I was somewhat nervous about our meals in Mexico, not because I was worried about gastro-intestinal problems, but because I was afraid it would be too good. I had worked very hard to develop the eating habits that, prior to our trip, enabled me to lose twenty pounds, and I didn't want to put those pounds back on in a week.

We ate two meals a day while on vacation, usually a mid-morning breakfast and then an early evening dinner. This seemed to work for both of us. I did gain back a couple of pounds, but they are on their way off this week already.

The food was uniformly good. We did not have a bad meal. It amazes me that there are scores of these little restaurants all over the beaches and town of Tulum and they all have great food. They are cooking under some pretty rustic conditions in most cases, and it is all fresh, flavorful, and delicious. Service was fast and attentive (with the exceptions I'll note later) and the prices were reasonable, comparable to eating out here in the states.

What it came down to for us, then, was atmosphere and convenience. I mentioned the weather was hot and conditions buggy away from the beach. We ate one dinner in Tulum (Charlie's) and the grilled fish was simply amazing (with diced tomato and capers) but we were sweating like pigs, and fending off mosquitos. We had two breakfasts in town, when conditions were better, one at Don Cafetos and one on the sidewalk in front of Pan Playa del Carmen. I love the bakeries in Mexico, all those open trays of baked goods, to just wander around and pick from. It is such a sensual experience for a bread lover. You just don't want to be the next guy in the store after me ;-)

No, in June, the beach is the only place to eat in Tulum. There is simply no reason not to. We ate dinner at a different restaurant each night and did not begin to get to all of the ones that had positive recommendations from our trip research.

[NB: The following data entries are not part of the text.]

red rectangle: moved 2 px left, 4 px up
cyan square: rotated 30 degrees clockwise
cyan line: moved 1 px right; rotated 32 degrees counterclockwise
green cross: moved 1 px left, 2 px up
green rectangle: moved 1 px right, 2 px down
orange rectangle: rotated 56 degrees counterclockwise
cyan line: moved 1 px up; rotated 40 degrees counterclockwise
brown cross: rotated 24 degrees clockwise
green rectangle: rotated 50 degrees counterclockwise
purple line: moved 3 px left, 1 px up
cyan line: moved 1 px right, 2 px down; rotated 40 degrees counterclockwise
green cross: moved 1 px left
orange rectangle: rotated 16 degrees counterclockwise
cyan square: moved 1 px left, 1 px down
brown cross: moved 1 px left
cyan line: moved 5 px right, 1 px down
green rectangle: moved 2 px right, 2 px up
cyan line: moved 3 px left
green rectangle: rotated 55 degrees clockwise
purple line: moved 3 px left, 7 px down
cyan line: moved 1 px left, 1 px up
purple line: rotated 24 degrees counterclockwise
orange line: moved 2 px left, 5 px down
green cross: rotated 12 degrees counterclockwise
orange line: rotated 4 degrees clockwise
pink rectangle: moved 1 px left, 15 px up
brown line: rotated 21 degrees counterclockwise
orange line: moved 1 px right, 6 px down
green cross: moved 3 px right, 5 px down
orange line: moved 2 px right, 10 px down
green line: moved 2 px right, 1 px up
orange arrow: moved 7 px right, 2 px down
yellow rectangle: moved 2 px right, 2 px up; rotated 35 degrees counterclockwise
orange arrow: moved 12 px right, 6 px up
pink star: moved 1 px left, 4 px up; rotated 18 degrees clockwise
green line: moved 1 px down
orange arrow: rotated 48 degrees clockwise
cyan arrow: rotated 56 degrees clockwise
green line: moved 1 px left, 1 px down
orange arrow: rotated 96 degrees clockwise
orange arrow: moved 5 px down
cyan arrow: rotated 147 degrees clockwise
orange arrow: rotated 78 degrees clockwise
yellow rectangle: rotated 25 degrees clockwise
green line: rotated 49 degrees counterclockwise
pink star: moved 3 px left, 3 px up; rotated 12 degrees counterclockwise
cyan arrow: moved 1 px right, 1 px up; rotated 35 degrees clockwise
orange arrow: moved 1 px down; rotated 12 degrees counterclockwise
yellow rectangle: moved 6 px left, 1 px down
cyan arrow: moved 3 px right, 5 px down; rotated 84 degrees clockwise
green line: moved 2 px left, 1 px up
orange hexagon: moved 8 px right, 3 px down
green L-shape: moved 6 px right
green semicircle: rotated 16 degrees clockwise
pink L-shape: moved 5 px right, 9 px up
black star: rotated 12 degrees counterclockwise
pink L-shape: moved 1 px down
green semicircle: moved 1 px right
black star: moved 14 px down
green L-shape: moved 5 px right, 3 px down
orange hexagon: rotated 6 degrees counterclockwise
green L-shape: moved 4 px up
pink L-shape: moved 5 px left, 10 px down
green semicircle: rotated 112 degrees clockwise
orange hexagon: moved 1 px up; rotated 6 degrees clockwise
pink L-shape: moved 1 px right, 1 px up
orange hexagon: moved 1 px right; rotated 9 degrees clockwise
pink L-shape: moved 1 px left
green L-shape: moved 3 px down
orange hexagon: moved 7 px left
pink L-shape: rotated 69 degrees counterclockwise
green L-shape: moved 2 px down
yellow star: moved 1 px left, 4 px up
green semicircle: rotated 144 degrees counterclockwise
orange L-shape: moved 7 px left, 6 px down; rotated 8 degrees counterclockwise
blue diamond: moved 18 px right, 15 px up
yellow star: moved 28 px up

We drove north one night, later than our usual dinner time, because it was the afternoon we had our massage, to Nachos latitude 20 degrees (now Mayan Grill), a little ways past the junction of the town road. We were the only ones there at the time. We took a table in the sand, under the stars, with a candle our only illumination. The waiter brought out the day's catch on a platter to show us how fresh it was. We had the special; mussels, calamari, octopus, fish, shrimp, and chicken, all grilled to perfection. The chef asked if we wanted to try some garlic sauce he was experimenting with, and brought us a small saucepan for our table. I remember telling the wife, that back in the states, restaurants spend thousands to “fake” that kind of ambience. In Tulum you can have the real thing every night, down to the stray cat begging for scraps at your feet.

We ate at Luna Maya and Piedra Escondido, all on the beach, an easy walk, either along the beach or on the road.

http://farm2.static.flickr.com/1037/1472892030_386f338099_o.jpg

All good. We drove south to Ana y Jose one night and it was good, and on the beach, but it was a little too upscale and formal for our taste. Not that we felt uncomfortable there, but it was obviously trying to look and feel like a fancier resort.